We trained on A, B, and D model Hueys. The A models were reserved for only instructor accompanied flights because their engines were famous for hot starts. 

Eventually, we went to Tactical where we lived at a simulated airfield like in 'Nam. I went to guns, most went to slick Tactical. I had a blast. It was the best part of my training. At the end of Tactical, we all came together for the fly-by on the way to graduation. Every couple of weeks I would look up and watch one of those fly-by's. It was awesome to finally be in one.
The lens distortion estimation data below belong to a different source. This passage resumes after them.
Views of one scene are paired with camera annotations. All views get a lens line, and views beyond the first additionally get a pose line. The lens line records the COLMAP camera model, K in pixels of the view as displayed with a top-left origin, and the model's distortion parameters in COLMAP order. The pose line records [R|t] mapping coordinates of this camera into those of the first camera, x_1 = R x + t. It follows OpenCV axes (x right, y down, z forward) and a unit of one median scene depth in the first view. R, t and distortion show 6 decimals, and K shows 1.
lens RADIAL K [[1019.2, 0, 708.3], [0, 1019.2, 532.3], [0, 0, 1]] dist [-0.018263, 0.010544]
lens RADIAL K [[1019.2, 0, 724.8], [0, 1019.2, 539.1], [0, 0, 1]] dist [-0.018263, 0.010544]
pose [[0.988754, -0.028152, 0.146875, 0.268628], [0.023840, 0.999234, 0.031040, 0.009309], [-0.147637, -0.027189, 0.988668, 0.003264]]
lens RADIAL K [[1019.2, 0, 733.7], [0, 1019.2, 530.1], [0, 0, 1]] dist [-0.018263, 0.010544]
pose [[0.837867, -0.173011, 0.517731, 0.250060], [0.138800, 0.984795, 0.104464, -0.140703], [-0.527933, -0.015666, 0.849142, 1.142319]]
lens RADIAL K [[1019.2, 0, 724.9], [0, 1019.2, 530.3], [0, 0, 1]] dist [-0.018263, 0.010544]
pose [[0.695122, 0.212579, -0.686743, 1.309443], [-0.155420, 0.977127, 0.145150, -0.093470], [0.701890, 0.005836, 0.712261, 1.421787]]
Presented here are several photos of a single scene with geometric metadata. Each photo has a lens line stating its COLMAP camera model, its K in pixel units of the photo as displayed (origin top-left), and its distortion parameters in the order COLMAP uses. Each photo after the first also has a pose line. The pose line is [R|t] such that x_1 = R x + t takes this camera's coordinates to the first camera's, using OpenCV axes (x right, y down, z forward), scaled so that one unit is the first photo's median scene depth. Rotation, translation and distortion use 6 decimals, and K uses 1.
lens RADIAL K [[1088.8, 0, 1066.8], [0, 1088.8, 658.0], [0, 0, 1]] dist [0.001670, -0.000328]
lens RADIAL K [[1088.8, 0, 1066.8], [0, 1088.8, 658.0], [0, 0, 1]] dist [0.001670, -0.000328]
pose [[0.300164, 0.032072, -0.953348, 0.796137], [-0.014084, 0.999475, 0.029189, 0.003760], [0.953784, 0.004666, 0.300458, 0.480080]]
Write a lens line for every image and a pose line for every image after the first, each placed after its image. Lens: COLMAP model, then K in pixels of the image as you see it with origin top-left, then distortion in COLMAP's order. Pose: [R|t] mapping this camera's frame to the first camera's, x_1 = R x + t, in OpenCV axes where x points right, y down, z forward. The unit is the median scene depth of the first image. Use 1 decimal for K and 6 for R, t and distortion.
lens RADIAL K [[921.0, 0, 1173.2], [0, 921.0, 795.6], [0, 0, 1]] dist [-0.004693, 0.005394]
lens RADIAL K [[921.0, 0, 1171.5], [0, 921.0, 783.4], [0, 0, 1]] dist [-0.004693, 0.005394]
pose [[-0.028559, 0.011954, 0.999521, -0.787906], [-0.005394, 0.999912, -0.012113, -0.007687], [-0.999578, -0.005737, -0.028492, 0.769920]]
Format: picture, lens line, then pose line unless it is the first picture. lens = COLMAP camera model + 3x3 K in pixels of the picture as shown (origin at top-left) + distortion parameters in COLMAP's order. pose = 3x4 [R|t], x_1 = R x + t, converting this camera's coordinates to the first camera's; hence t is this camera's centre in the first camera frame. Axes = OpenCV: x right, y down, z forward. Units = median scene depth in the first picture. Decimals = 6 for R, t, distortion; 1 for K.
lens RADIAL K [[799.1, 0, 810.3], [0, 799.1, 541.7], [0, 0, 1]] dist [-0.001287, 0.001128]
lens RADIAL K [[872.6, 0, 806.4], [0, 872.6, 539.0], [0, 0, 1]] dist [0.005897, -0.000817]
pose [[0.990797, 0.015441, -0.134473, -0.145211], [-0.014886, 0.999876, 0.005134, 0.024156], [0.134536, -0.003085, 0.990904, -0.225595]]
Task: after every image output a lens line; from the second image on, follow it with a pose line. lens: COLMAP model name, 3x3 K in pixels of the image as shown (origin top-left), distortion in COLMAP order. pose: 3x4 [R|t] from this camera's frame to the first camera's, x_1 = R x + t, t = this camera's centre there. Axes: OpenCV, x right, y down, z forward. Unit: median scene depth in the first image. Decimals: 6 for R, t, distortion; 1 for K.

I have flown the OH-58, but liked the OH-6. I imagine it is a great trainer. However, at the risk of sounding foolish, I thought learning to fly in an TH-55 created great seat-of-the-pants pilots because it was such a wobbly little aircraft compared to the very stable, forgiving Huey. It had absolutely no conveniences like an automatic throttle and no instruments to speak of besides the very basic and came only with an AM radio. Still, once you mastered it, it was a fun aircraft to fly.


----------



## wheelsup_cavu (Apr 18, 2010)

Cool post Chuck.


Wheels


----------



## chuckn49 (Apr 19, 2010)

Thank you. For a while I was 19 again when I was writing it. The "old guy" in my class was 28. Most of us were 18 - 22 or so. It was a great time to be an Army Aviator or so we all thought, anyway.


----------



## tyrodtom (Sep 6, 2010)

I went partly thru WOFT starting in Jan. 70. Got kicked out for a flight violation in Aug. 
At that time we still had the link training at Wolters, but when you got to Rucker you also had instrument training in a TH-13, Since I never made it to that phase, I don't know how instrumented that Bell 47 was, but I do know they used the hood on your head, so I assume it was fully equipped.


----------



## chuckn49 (Sep 9, 2010)

I'm afraid I don't remember Link trainers at Wolters, but that doesn't mean much; sometimes I can't remember what I had for breakfast, either. I was there some time before you, so it may be a faulty memory (highly possible) or the Army made changes.

The OH-13 was fully instrumented and we did, indeed, fly under the hood. We had ADF, VOR, ILS capability for navigation/instrument flying. However, the preferred instrument approach to landing was the GCA. We practiced GCA approaches an awful lot. 

I thought I'd never master instrument flying, but after a while, I gained confidence in my skills and, more importantly, in the instruments themselves. While a "tactical ticket" was not a true "instrument rating" it sure came in handy later on.


----------